Es bestehe der Verdacht, „dass der Jugendliche für Graffitischmierereien in Bad Herrenalb, die unter anderem die Bezeichnung ,No Lives Matter’ enthalten, verantwortlich ist“.
Dem Jugendlichen liege „zudem zur Last, im Jahr 2025 von einem im europäischen Ausland wohnenden damals 13-jährigen Mädchen kinderpornografische Inhalte übersandt bekommen zu haben und das Mädchen unter Anwendung von Drohmitteln dazu aufgefordert zu haben, ihm weitere solche Aufnahmen zu übersenden. Darüber hinaus wird ihm eine Straftat nach dem Waffengesetz vorgeworfen.“
Selbstverletzung und Missbrauch von Tieren
Es bestehe der Verdacht, dass die Mitglieder des Online-Netzwerks nihilistische und akzelerationistische Ideologien verfolgen. Demnach werbe „No Lives Matter“ für verbrecherische Handlungen und fordere zu Selbstverletzungen und Missbrauch von Tieren auf. Das Ziel der Community sei eine Abschaffung aller gesellschaftlichen Standards.
Die Online-Plattform „Volksverpetzer“ bezeichnet „NLM“ als „dezentrales, online organisiertes Terror-Netzwerk mit satanistisch-nihilistischem und neonazistischem Hintergrund“. Die Gruppe propagiere offen menschenverachtende Ideologien, „ihre Anhänger bezeichnen sich als radikale Menschenhasser, die ‚Gewalt, Terrorismus und die Zerstörung der Menschheit‘ befürworten“. „NLM“ glorifiziere den Tod und rufe „zu wahllosen Tötungsaktionen auf, um die Menschheit zu ‚läutern‘“. Laut „Volksverpetzer“ würden „etwa Messerattacken, Brandanschläge, Amokläufe und Auftragsmorde von NLM-Ideologen als erstrebenswerte Taten dargestellt“.

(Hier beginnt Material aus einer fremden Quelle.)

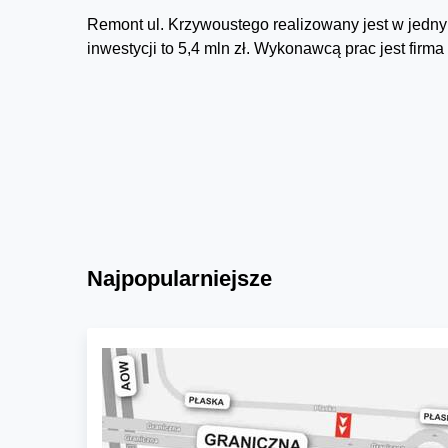
Remont ul. Krzywoustego realizowany jest w jednym
inwestycji to 5,4 mln zł. Wykonawcą prac jest firma
Najpopularniejsze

Sicherheitsbehörden weltweit verfolgen „NLM“
Sicherheitsbehörden weltweit verfolgten „NLM“ demnach mittlerweile mit hoher Priorität. Das US-Justizministerium stufe diese und andere Gruppierungen intern als „Tier One – Terrorismusbedrohung – also höchste Gefahrenstufe“ ein.
Zuletzt hatten das LKA und Landesinnenminister Thomas Strobl (CDU) vor den Kanälen und Chat-Gruppen der sogenannten Terrorgram-Szene gewarnt. Ihr verbindendes Element sei weniger eine Ideologie als die Faszination für extreme Gewalt, für Terror und gesellschaftlichen Zusammenbruch.
Ob der Jugendliche aus Bad Herrenalb, einer umliegenden Gemeinde oder aus einem anderen Ort stammt, ist nicht bekannt. „Mit Rücksicht auf die laufenden Ermittlungen sowie die Persönlichkeitsrechte der Beteiligten“ gaben die Behörden keine weiteren Auskünfte. Ein Haftbefehl sei nicht erlassen worden.